Last Friday, Bloomberg reported that Microsoft hadslashed the price of a Windows 8.1 license from $50 to $15 for OEMs (original equipment manufacturers) building tablets and PCs to be priced at under $250.
On Sunday, Windows Phone chief Joe Belfiore announced that Microsoft's mobile operating system would support cheaper chips from Qualcomm, that the company had partnered with a new set of device makers known for building inexpensive smartphones for emerging markets like China and India, and would relax some of the OS's requirements so ODMs (original device manufacturers) could cut corners. All, he said, were part of a "high-volume" focus by the company.
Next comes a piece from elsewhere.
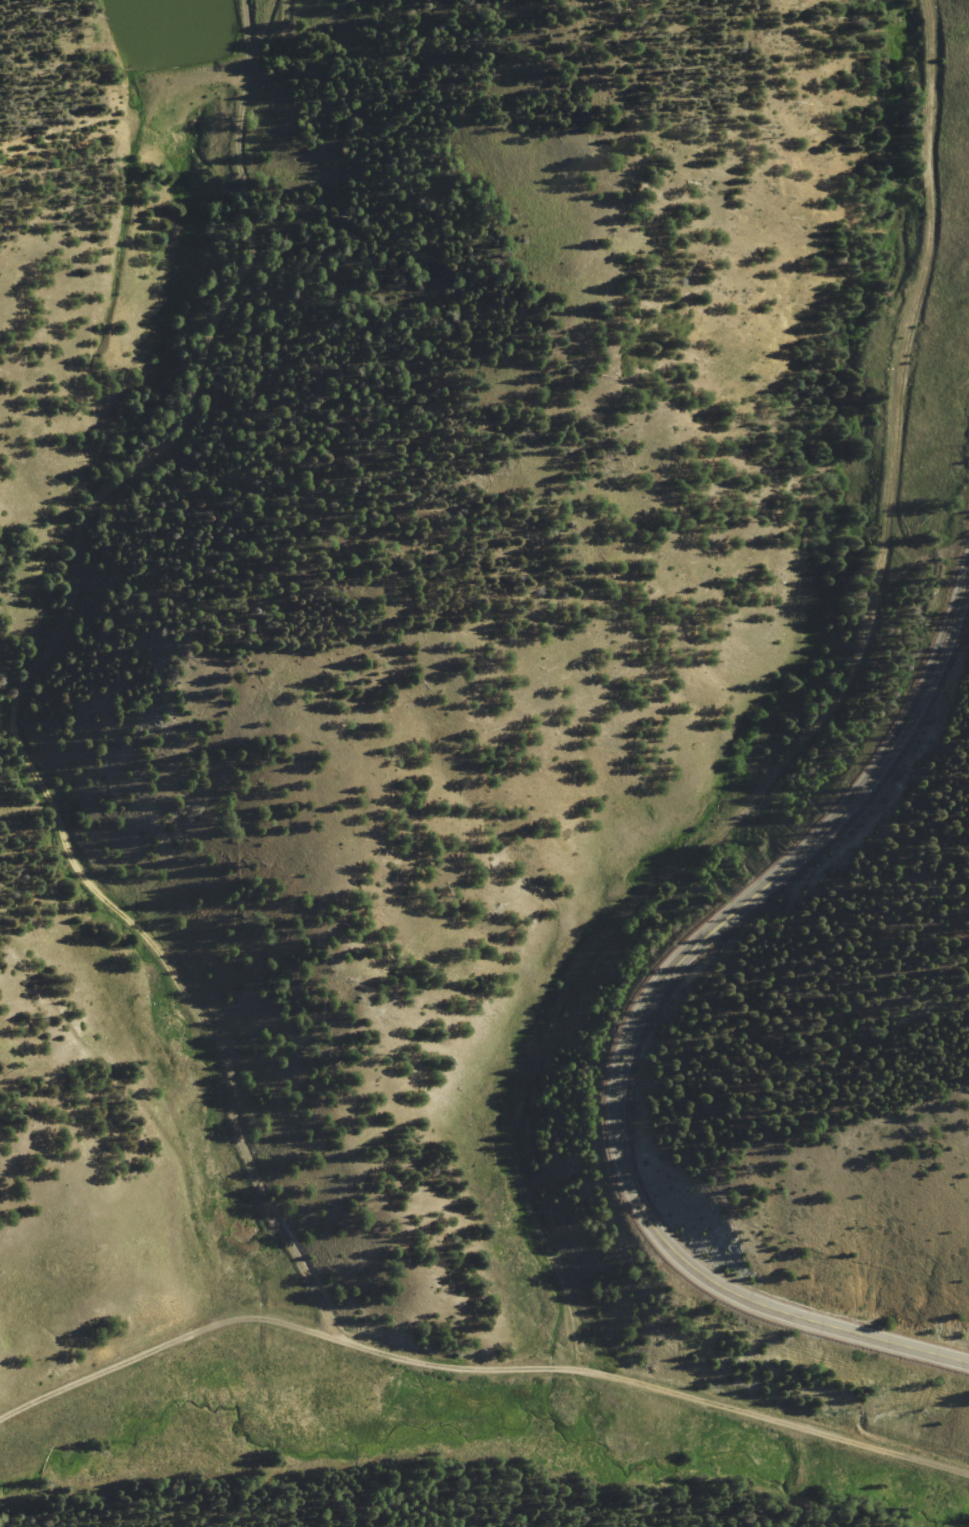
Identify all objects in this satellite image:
road: (86, 667)
road: (805, 731)
road: (636, 1016)
road: (478, 1369)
Yesterday, Nokia -- whose handset business is being bought by Microsoft for $7.4 billion -- announced a new line of smartphones powered by an offshoot of Google's Android. The Nokia X family, which will sell for as little as $29, will take on pure-Android rivals with a host of Microsoft services in place of those from Google.
Stephen Elop, still the head of Nokia's devices group but destined to take the same job at Microsoft when the acquisition closes this quarter, argued that cheap Nokia smartphones would provide a "feeder" system -- much like a Major League Baseball's farm team feeds players into the big time -- for pricier Windows Phone-powered handsets.
Sameer Singh, another independent analyst who covers mobile technology atTech-Thougts, sided with Thompson on the "is this a new strategy or not?" question.
"I think this move is really a way to ensure that at least some Windows devices continue shipping at those price brackets," said Singh in an email reply to questions today. "The competition there, in both smartphones and tablets, is extremely intense [and] I think this is more of a concession to keep certain OEMs within the Windows fold. I don't think it suggests a change in the portfolio or positioning."
The questions Computerworld posed to the trio of analysts were sparked by Hal Berenson's piece of Monday. Berenson's frequent commentary on Microsoft is closely watched, since he was formerly a manager and engineer at the company, and often brings an insider's view of its strategy.
In his blog post, Berenson argued that with Microsoft's recent moves, "You start to get a picture of a strategy focused on winning at the low-end."